═══ Supplied data

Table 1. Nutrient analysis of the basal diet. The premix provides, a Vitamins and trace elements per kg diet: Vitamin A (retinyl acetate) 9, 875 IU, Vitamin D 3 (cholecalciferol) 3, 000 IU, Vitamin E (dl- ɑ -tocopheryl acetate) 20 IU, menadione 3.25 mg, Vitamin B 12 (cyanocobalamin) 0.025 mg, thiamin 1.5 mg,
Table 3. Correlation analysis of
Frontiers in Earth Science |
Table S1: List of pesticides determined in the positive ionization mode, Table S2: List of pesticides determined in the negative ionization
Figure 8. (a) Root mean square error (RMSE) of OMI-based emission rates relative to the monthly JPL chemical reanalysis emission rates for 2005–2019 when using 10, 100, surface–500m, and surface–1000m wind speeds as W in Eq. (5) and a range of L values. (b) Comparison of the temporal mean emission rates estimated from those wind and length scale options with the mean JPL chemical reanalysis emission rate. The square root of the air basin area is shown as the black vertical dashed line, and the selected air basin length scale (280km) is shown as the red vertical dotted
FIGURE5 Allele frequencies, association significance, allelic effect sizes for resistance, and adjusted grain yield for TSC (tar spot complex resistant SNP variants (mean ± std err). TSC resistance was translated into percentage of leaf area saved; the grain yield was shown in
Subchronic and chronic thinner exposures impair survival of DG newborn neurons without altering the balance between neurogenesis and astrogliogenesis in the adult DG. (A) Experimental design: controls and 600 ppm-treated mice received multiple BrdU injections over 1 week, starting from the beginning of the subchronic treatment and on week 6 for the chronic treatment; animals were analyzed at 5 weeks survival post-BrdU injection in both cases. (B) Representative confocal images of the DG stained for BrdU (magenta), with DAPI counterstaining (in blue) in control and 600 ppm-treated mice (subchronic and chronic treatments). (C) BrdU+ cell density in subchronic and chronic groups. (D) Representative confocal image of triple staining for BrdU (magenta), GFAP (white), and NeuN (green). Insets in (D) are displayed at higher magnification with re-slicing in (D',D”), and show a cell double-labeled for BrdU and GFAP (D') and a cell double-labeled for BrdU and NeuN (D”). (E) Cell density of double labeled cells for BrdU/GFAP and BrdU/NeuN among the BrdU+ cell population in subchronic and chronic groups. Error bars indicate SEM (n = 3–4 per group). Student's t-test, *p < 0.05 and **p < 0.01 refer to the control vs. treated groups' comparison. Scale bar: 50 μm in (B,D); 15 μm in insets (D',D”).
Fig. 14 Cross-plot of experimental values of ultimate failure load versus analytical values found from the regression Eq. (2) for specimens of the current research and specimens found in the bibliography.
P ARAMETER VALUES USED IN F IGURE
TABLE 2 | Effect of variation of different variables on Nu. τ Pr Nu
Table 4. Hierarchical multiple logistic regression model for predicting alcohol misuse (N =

══════

Task goal:
Could you count the lines in the entries that hold the word "regression"? Only the number is wanted.

Result of this exercise:
2